One such aspect that seems to be alleviating is CMBS, which has only cemented a few deals since 2008. Investors across Europe and the US are currently following assets that not only offer high yields but have performed well in the past five years.

It has emerged that the default rate on loans across Europe, especially in the UK and Germany, are very low. Two of the new deals are ‘German multi-family’ forms which allow commercial landlords to rent out a big portfolio of residential sites. One such property group is Gagfah, which has a £1.7 billion CMBS growing in August 2013, whilst having also managed to gain a billion-pound loan from Bank of America Merrill Lynch.

According to the Financial Times, Mark Nichol, research analyst at Merrill Lynch, said: “The availability of financing for commercial property has declined and loan margins have increased since the financial crisis began, as a number of bank lenders that were previously active have since curtailed or restricted lending to commercial property in response to higher regulatory costs and a desire to reduce exposure to the sector.

“This has opened the door for new lenders to emerge and CMBS to return.

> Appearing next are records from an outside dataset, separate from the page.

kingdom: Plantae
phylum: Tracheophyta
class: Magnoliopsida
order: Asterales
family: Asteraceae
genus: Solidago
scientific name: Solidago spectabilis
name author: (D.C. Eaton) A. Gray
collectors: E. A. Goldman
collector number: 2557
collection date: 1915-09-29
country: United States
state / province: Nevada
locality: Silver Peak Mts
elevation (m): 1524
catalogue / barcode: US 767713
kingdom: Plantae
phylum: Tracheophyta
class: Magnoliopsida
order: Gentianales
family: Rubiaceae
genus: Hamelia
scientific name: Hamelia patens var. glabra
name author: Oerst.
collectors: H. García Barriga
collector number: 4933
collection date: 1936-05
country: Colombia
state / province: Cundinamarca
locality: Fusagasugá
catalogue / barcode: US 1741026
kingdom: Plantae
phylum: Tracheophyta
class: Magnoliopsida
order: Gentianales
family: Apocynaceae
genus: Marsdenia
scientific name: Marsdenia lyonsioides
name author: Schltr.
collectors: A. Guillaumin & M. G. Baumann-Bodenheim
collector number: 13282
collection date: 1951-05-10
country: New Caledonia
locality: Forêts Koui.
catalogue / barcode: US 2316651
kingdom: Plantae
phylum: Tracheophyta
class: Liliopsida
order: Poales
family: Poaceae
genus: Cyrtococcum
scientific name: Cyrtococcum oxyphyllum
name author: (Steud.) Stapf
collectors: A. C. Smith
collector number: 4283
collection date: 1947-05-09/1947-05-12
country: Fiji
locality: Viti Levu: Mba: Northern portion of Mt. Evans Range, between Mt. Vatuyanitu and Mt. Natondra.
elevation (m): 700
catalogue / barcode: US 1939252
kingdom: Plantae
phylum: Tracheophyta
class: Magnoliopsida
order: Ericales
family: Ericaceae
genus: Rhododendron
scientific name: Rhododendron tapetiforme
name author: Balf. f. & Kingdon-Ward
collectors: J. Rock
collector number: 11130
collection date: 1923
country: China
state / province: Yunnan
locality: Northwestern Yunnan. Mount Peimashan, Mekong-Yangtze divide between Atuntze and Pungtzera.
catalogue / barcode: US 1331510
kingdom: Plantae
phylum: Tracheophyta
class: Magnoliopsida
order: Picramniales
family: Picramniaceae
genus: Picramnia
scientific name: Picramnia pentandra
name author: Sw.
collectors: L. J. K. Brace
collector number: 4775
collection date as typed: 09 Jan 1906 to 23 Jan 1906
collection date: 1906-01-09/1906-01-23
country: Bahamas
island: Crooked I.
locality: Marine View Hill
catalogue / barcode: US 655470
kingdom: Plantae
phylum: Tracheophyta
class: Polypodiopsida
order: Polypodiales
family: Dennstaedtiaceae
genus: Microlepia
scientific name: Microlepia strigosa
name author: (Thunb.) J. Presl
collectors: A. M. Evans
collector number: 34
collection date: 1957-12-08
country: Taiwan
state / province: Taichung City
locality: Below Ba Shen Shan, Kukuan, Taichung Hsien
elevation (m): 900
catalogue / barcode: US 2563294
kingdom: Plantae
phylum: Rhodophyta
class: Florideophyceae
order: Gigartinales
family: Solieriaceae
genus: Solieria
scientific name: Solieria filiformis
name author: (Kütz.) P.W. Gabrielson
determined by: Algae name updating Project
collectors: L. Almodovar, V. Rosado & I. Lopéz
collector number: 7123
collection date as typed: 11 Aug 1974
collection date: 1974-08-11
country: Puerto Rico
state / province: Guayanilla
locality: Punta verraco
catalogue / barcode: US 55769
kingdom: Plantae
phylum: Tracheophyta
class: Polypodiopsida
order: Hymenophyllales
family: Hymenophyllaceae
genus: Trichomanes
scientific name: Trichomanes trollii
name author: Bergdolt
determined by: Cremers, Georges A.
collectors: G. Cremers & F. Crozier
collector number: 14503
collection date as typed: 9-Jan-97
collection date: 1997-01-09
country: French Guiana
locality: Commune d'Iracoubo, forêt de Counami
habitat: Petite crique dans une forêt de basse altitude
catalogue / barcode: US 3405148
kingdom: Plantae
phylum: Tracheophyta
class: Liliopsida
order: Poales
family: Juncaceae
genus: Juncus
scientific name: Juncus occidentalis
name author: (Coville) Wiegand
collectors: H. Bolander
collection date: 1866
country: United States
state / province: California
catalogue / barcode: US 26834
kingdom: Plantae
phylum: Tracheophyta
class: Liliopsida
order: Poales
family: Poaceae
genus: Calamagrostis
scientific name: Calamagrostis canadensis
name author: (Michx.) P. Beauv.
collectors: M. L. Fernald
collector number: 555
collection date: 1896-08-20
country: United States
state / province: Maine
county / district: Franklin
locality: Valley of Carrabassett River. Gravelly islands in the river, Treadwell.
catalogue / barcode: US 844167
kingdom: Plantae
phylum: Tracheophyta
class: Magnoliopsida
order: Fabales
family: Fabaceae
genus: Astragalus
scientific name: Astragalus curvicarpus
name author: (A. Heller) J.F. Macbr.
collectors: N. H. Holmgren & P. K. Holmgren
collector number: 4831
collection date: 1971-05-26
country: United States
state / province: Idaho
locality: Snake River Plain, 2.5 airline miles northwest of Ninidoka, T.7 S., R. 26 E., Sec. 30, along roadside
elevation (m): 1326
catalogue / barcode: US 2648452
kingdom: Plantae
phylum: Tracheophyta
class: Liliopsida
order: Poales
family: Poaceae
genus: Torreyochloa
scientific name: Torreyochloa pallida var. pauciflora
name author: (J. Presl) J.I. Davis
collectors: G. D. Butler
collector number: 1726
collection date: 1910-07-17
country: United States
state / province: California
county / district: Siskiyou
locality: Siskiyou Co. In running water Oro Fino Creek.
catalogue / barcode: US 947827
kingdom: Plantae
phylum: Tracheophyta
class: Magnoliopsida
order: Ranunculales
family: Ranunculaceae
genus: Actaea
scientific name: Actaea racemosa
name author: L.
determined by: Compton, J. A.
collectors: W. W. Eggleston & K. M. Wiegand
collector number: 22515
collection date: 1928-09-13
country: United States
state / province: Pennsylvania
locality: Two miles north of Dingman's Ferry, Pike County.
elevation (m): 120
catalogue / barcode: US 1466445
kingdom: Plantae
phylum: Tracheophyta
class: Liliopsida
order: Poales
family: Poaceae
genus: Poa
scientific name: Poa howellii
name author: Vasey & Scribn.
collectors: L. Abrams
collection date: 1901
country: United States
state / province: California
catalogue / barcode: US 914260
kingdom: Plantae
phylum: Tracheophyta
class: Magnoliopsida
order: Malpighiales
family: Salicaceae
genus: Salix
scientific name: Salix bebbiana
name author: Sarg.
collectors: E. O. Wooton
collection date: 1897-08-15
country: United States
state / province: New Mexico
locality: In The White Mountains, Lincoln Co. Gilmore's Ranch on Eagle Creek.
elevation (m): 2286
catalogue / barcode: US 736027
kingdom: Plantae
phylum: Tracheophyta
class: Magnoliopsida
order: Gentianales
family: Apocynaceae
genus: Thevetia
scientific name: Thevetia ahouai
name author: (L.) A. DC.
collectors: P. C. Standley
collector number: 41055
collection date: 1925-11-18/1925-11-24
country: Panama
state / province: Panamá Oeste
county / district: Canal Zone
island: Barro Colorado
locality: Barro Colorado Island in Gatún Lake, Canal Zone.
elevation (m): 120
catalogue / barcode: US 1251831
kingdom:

Spreads on German multi-family CMBS notes have reached levels that are now competitive with bank loan margins for similar leverage.”

The UK has also seen Deutsche Bank establish a £400 million CMBS for Chiswick Park complex in west London; a development which was actually part-funded by a CMBS back in 2011.

However, it is not all good news. It has been estimated that nearly 60 per cent of CMBS loans in Europe will not repay this year, whilst the next five years will see losses of up to £10 billion.